Yönetici yok, üye var
İBRAHİM Sezer’in avukatı Mahir Işıkay geçtiğimiz günlerde çıkan mahkemenin gerekçeli kararı ile ilgili olarak Hürriyet’e şunları söyledi: “Örgüt suçunun hiç bir unsuru olmamasına rağmen yöneticisi ve kurucusu olmayan bir örgütün üyesi olmaktan bazı sanıklara ceza verilmesi açıkça yasaya aykırıdır. En sıkı hiyerarşinin mevcut olduğu TSK’da albayın generala emir ve talimat verdiği hiyerarşi nerde vardır ? Ayrıca sözde bu örgütte kim haklı veya haksız ne menfaat temin etmiştir. Mahkeme bunu bile değerlendirmemiştir.

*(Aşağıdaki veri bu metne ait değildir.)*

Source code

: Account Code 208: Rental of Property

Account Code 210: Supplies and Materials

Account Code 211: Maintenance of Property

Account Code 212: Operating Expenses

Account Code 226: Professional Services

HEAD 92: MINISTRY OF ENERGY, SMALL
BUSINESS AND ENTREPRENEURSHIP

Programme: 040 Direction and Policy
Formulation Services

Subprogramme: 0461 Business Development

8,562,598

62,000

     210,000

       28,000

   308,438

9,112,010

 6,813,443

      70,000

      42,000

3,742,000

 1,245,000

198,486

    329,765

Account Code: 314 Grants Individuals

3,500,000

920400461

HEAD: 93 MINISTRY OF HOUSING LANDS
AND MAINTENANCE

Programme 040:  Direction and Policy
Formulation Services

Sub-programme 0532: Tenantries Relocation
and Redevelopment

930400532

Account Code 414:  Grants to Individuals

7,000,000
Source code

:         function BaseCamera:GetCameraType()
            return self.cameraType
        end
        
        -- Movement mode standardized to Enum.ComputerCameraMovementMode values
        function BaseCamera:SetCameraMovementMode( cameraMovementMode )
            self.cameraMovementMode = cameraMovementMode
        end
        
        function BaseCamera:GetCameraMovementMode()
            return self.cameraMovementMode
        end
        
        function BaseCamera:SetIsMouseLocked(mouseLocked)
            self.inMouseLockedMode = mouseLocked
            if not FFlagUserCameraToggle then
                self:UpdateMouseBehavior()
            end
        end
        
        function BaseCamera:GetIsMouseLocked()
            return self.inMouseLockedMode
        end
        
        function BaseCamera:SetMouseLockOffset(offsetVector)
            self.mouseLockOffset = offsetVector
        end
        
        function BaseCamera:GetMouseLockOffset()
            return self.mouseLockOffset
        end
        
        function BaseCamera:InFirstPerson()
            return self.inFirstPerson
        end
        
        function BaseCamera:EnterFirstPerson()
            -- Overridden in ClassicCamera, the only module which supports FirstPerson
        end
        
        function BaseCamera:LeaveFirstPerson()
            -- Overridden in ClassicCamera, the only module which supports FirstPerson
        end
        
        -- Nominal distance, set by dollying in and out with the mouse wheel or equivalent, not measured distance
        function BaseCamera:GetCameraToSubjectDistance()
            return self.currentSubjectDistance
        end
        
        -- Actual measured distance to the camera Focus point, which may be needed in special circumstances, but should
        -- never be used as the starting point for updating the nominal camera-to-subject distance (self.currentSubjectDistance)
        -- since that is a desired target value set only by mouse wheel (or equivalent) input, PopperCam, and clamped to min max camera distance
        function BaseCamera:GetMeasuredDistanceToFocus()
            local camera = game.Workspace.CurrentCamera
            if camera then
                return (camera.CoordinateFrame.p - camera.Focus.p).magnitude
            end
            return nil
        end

Kanaatimce sanıklar hakkında verilen mahkumiyet kararları hem usul hem de esas yönünden Yargıtay tarafından bozulacak, maddi gerçekler ortaya çıkacak tüm sanıkların masumiyeti tescillenecektir.
İyi saklayın
İbrahİm Sezer, 20 Kasım 1997’de beraberinde 35 silah arkadaşıyla birlikte, PKK’ya karşı başarıları nedeniyle ödüllendirilmişti. Çankaya Köşkü’nde düzenlenen ödül törenine dönemin Genelkurmay Başkanı İsmail Hakkı Karadayı’nın yanı sıra Cumhurbaşkanı Süleyman Demirel de katılmıştı. Demirel çekim sırasında gazetecilere dönerek, “Bu fotoğrafı iyi saklayın. Bu kadar güzel fotoğrafı uzun zamandır çekmediniz” demişti. Sezer fotoğrafı bulunan haber küpürlerini bugüne kadar sakladı.